Are people like that? I wondered. Am I like that? Always me, like the river itself, always flowing but always different, like the water flowing in the river, sometimes walking steadily along andante, sometimes surging over rapids furioso, sometimes meandering wit hardly any visible movement tranquilo, lento, ppp pianissimo, sometimes gurgling giacoso with pleasure, sometimes sparkling brillante in the sun, sometimes lacrimoso, sometimes appassionato, sometimes misterioso, sometimes pesante, sometimes legato, sometimes staccato, sometimes sospirando, sometimes vivace, and always, I hope, amoroso. Do I change like a river, widening and deepening, eddying back on myself sometimes, bursting my banks sometimes when there’s too much water, too much life in me, and sometimes dried up from lack of rain? Will the I that is me grow and widen and deepen? Or will I stagnate and become an arid riverbed? Will I allow people to dam me up and confine me to wall so that I flow only where they want? Will I allow them to turn me into a canal to use for they own purposes? Or will I make sure I flow freely, coursing my way through the land and ploughing a valley of my own?” – Aiden Chambers

“We must begin thinking like a river if we are to leave a legacy of beauty and life for future generations.” – David Brower

“In one drop of water are found all the secrets of all the oceans; in one aspect of You are found all the aspects of existence.” – Kahlil Gibran

“It is said by the Eldar that in water there lives yet the echo of the Music of the Ainur more than in any substance that is in this Earth; and many of the Children of Ilúvatar hearken still unsated to the voices of the Sea, and yet know not for what they listen.” – J.R.R. Tolkien

“Always be like a water. Float in the times of pain or dance like waves along the wind which touches its surface.” – Santosh Kalwar

“The places where water comes together with other water. Those places stand out in my mind like holy places.” -Raymond Carver

“I sometimes think that people’s hearts are like deep wells. Nobody knows what’s at the bottom.

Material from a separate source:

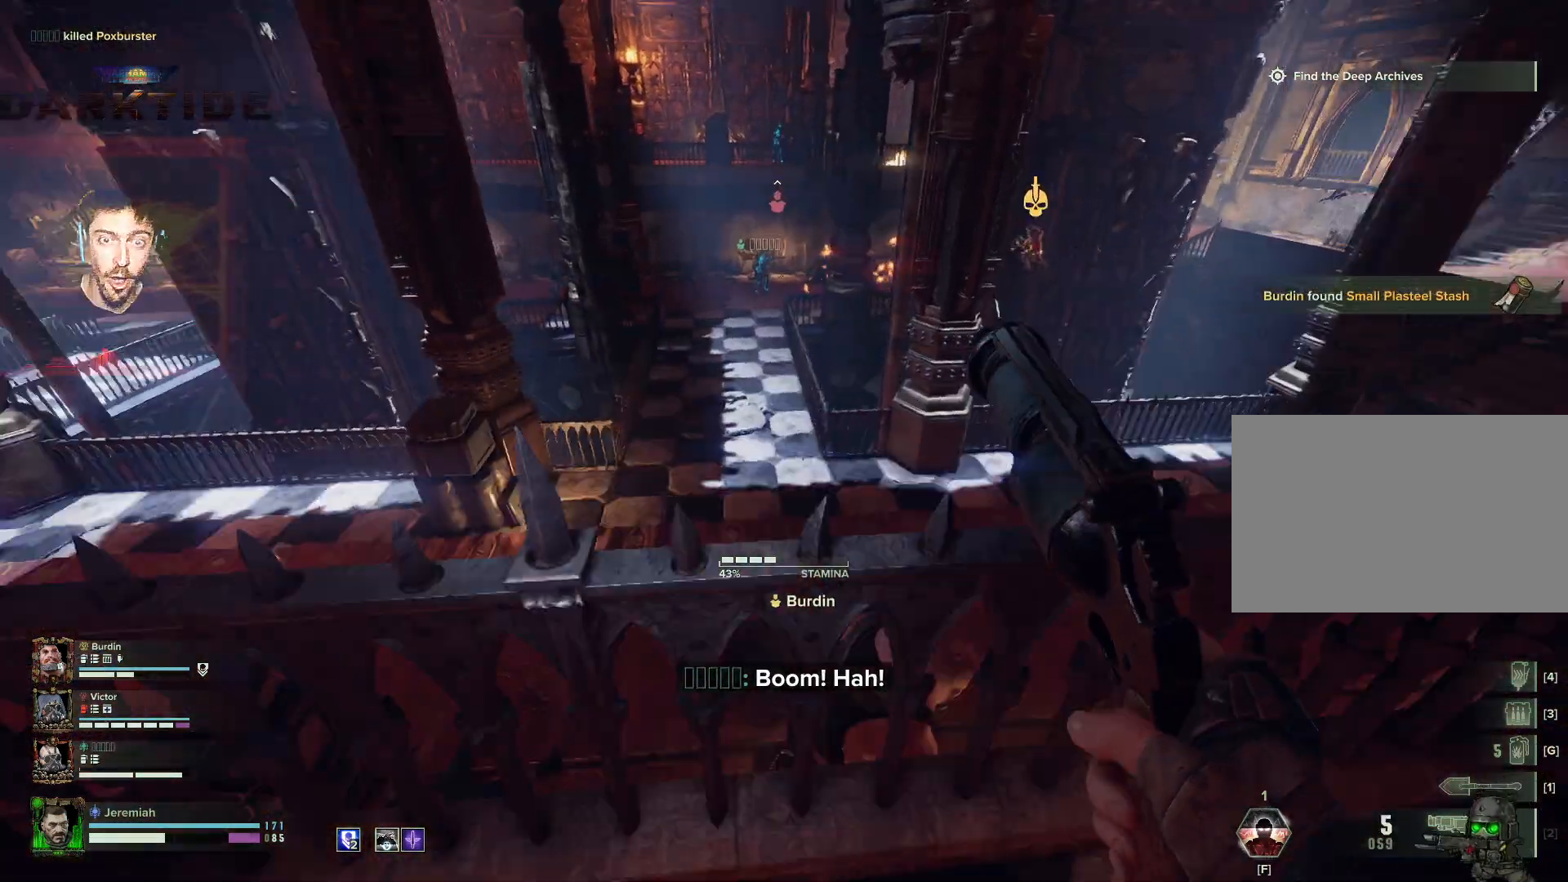
{"keys": ["w"], "mouse": [], "events": [[400, "alt", "up"]]}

All you can do is imagine by what comes floating to the surface every once in a while.” – Haruki Murakami

Any suggestions for others just starting to learn about this deity?
Help clean up the beach, play with dolphins, go fishing, teach a child about the ocean, study the hydrological cycle, work with your emotions, care for a local river or stream, swim in the ocean, a lake or a river, visit the shore and walk along the sand, help care for and protect sand dunes and shore habitats.